Manager Ned Yost has been pleased with the efficiency of camp thus far. The workouts have encouraged him. There have been no major injuries to worry about, he said. His focus is narrow, without much interest in being wowed by younger players at this time of year.
“I’ve done this a long time,” Yost said. “And I’ve seen a lot of guys that will knock your eyes out in B.P., and then not do anything once the games start. So I purposely just try to make sure that they’re doing what they’re supposed to do, staying healthy. And I’ll start evaluating once the games start.”

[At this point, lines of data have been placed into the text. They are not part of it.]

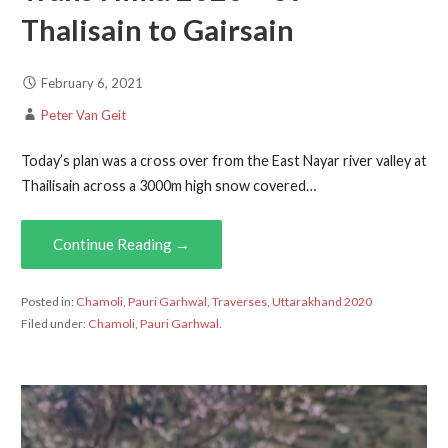
Thalisain to Gairsain
February 6, 2021
Peter Van Geit
Today’s plan was a cross over from the East Nayar river valley at
Thailisain across a 3000m high snow covered…
Continue Reading →
Posted in:
Chamoli
,
Pauri Garhwal
,
Traverses
,
Uttarakhand 2020
Filed under:
Chamoli
,
Pauri Garhwal.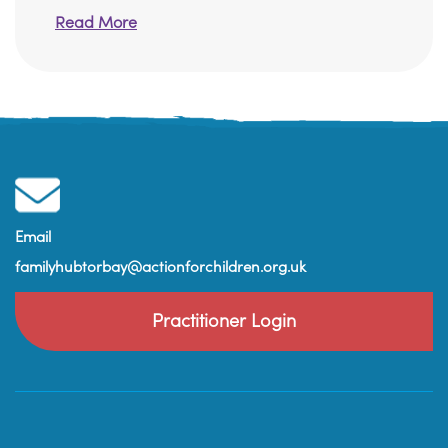
Read More
Email
familyhubtorbay@actionforchildren.org.uk
Practitioner Login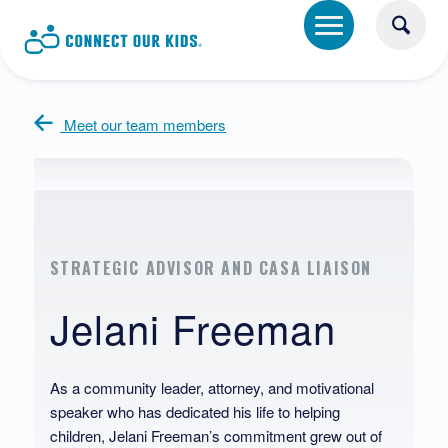
Meet our team members
STRATEGIC ADVISOR AND CASA LIAISON
Jelani Freeman
As a community leader, attorney, and motivational
speaker who has dedicated his life to helping
children, Jelani Freeman’s commitment grew out of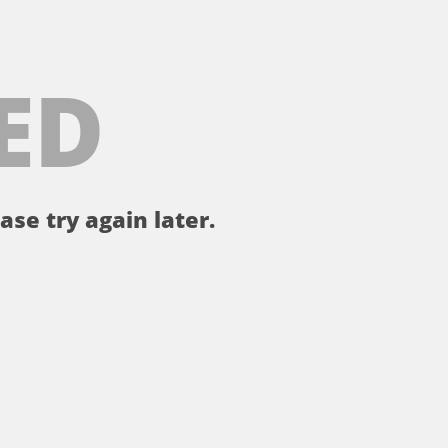
ED
ase try again later.
。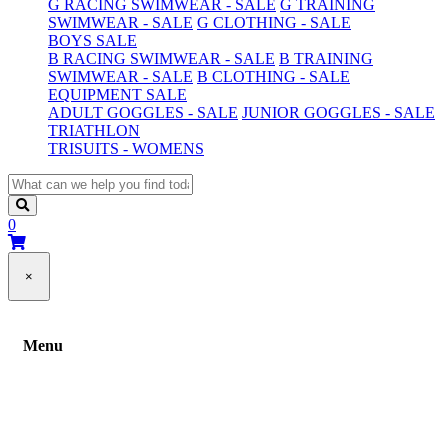
G RACING SWIMWEAR - SALE
G TRAINING
SWIMWEAR - SALE
G CLOTHING - SALE
BOYS SALE
B RACING SWIMWEAR - SALE
B TRAINING
SWIMWEAR - SALE
B CLOTHING - SALE
EQUIPMENT SALE
ADULT GOGGLES - SALE
JUNIOR GOGGLES - SALE
TRIATHLON
TRISUITS - WOMENS
0
×
Menu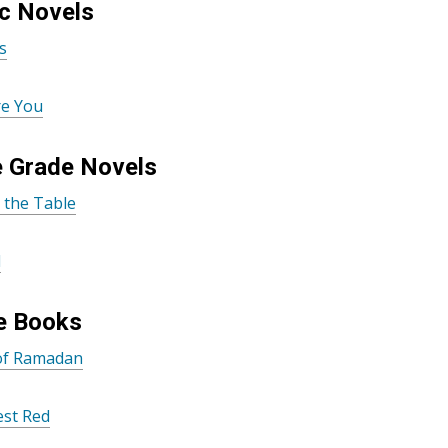
c Novels
s
re You
e Grade Novels
t the Table
d
e Books
 of Ramadan
est Red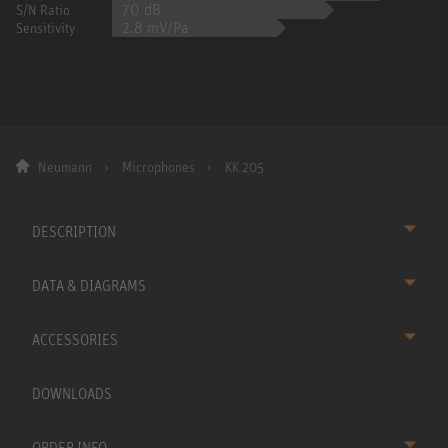
70 dB
S/N Ratio
2.8 mV/Pa
Sensitivity
Neumann
Microphones
KK 205
DESCRIPTION
DATA & DIAGRAMS
ACCESSORIES
DOWNLOADS
ORDER INFO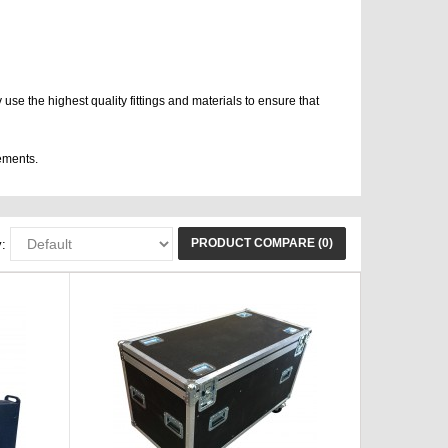
use the highest quality fittings and materials to ensure that
ements.
PRODUCT COMPARE (0)
: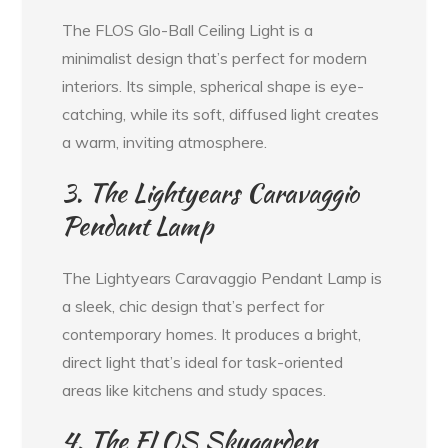
The FLOS Glo-Ball Ceiling Light is a
minimalist design that’s perfect for modern
interiors. Its simple, spherical shape is eye-
catching, while its soft, diffused light creates
a warm, inviting atmosphere.
3. The Lightyears Caravaggio
Pendant Lamp
The Lightyears Caravaggio Pendant Lamp is
a sleek, chic design that’s perfect for
contemporary homes. It produces a bright,
direct light that’s ideal for task-oriented
areas like kitchens and study spaces.
4. The FLOS Skygarden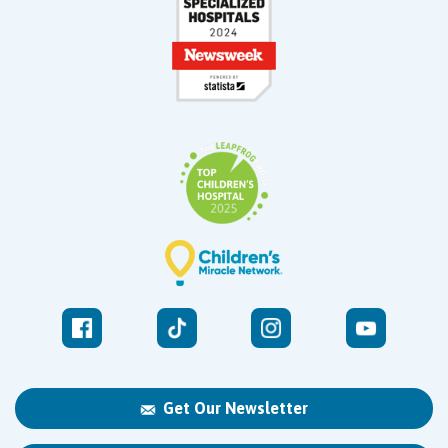
Get Our Newsletter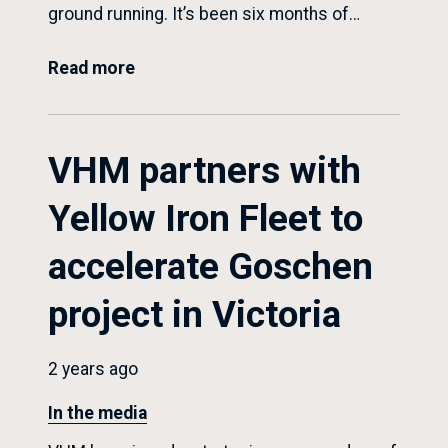
ground running. It’s been six months of…
Read more
VHM partners with
Yellow Iron Fleet to
accelerate Goschen
project in Victoria
2 years ago
In the media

The Royals play their Cactus League opener against Texas on Feb. 27. The team has a pair of inter-squad games scheduled for the two days prior.
Shortstop Alcides Escobar was expected to arrive in town on Tuesday night, a day ahead of the full-squad report date. Escobar is the last major contributor who has yet to reach camp.
Yost does not expect any players to be delayed by either visa or travel problems.
After a workout on Tuesday, catcher Salvador Perez walked stiff-legged toward his locker. A sizable ice pack was strapped to his right knee. Perez insisted he was fine.
“Nothing,” Perez said when asked what happened. “I’m just taking care of my knee.”
He tore his the meniscus in his left knee during spring training in 2012. He missed the first 67 games of the season.
Guthrie upped the environmental consciousness of the team’s clubhouse during the late morning. After facing live hitters for the first time this spring, Guthrie rolled a sizable blue recycling container into the middle of the room. Working with a clubhouse attendant, Guthrie fashioned a cardboard sign instructing the players to only place their plastic bottles in the bin.
“We’re now recycling,” Guthrie said. “It’s official.”